» Prompt
All that should come back is the lines of the data below from the one containing "left shoulder: (215, 214)" to the one containing "right hip: (54, 95)", inclusive, exactly as they stand.

------------------------------------------------------------

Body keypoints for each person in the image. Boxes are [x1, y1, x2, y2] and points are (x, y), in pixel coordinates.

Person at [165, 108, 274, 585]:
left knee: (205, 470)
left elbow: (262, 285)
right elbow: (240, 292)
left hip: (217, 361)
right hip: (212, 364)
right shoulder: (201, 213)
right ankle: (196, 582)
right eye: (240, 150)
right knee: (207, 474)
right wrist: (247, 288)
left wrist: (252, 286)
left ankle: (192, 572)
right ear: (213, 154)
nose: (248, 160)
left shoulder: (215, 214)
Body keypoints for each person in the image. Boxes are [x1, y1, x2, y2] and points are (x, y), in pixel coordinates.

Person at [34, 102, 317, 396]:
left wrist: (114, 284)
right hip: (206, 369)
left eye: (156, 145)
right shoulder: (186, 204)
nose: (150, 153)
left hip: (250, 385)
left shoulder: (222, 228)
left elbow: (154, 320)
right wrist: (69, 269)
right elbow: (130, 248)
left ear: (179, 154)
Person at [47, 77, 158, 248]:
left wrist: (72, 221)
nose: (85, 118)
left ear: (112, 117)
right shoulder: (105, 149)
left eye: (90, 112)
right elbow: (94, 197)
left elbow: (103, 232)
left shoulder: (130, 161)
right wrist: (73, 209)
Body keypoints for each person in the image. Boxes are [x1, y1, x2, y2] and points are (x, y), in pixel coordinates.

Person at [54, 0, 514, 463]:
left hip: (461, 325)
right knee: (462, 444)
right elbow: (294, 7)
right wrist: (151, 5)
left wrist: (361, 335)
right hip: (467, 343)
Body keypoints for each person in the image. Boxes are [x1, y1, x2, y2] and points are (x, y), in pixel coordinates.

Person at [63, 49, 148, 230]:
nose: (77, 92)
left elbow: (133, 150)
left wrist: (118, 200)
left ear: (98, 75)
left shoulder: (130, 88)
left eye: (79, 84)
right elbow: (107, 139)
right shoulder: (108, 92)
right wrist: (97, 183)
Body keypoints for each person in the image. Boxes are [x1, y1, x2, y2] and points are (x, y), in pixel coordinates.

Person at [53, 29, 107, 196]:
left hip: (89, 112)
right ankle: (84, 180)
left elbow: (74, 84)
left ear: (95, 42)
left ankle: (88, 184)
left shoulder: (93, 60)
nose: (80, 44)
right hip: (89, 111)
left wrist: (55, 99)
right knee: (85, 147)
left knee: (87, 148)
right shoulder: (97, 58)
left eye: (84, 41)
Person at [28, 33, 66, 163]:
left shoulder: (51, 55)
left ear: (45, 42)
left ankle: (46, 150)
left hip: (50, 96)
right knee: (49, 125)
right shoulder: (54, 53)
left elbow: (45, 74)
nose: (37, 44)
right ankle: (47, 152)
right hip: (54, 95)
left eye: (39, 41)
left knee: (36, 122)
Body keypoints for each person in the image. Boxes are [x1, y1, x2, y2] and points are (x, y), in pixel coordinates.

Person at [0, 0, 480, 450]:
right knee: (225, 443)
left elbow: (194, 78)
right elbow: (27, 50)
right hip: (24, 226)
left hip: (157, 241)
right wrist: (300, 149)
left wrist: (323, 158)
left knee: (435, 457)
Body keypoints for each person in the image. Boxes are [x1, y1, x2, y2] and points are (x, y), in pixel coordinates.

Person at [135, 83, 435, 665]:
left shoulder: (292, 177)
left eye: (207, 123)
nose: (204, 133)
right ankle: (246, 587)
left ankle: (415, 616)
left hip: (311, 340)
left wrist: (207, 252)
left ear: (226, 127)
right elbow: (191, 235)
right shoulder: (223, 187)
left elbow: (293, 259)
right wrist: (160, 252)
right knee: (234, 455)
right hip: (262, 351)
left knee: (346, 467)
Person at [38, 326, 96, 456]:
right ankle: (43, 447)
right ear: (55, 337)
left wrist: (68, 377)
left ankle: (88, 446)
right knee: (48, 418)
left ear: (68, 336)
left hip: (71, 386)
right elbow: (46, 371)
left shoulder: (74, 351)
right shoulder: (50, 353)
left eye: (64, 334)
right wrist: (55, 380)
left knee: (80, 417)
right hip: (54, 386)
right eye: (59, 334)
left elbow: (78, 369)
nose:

------------------------------------------------------------

» Task result
left shoulder: (215, 214)
Body keypoints for each person in the image. Boxes are [x1, y1, x2, y2] and points are (x, y), in pixel coordinates.

Person at [34, 102, 317, 396]:
left wrist: (114, 284)
right hip: (206, 369)
left eye: (156, 145)
right shoulder: (186, 204)
nose: (150, 153)
left hip: (250, 385)
left shoulder: (222, 228)
left elbow: (154, 320)
right wrist: (69, 269)
right elbow: (130, 248)
left ear: (179, 154)
Person at [47, 77, 158, 248]:
left wrist: (72, 221)
nose: (85, 118)
left ear: (112, 117)
right shoulder: (105, 149)
left eye: (90, 112)
right elbow: (94, 197)
left elbow: (103, 232)
left shoulder: (130, 161)
right wrist: (73, 209)
Body keypoints for each person in the image. Boxes are [x1, y1, x2, y2] and points are (x, y), in pixel coordinates.

Person at [54, 0, 514, 463]:
left hip: (461, 325)
right knee: (462, 444)
right elbow: (294, 7)
right wrist: (151, 5)
left wrist: (361, 335)
right hip: (467, 343)
Body keypoints for each person in the image. Boxes are [x1, y1, x2, y2] and points are (x, y), in pixel coordinates.

Person at [63, 49, 148, 230]:
nose: (77, 92)
left elbow: (133, 150)
left wrist: (118, 200)
left ear: (98, 75)
left shoulder: (130, 88)
left eye: (79, 84)
right elbow: (107, 139)
right shoulder: (108, 92)
right wrist: (97, 183)
Body keypoints for each person in the image. Boxes are [x1, y1, x2, y2] and points are (x, y), in pixel coordinates.

Person at [53, 29, 107, 196]:
left hip: (89, 112)
right ankle: (84, 180)
left elbow: (74, 84)
left ear: (95, 42)
left ankle: (88, 184)
left shoulder: (93, 60)
nose: (80, 44)
right hip: (89, 111)
left wrist: (55, 99)
right knee: (85, 147)
left knee: (87, 148)
right shoulder: (97, 58)
left eye: (84, 41)
Person at [28, 33, 66, 163]:
left shoulder: (51, 55)
left ear: (45, 42)
left ankle: (46, 150)
left hip: (50, 96)
right knee: (49, 125)
right shoulder: (54, 53)
left elbow: (45, 74)
nose: (37, 44)
right ankle: (47, 152)
right hip: (54, 95)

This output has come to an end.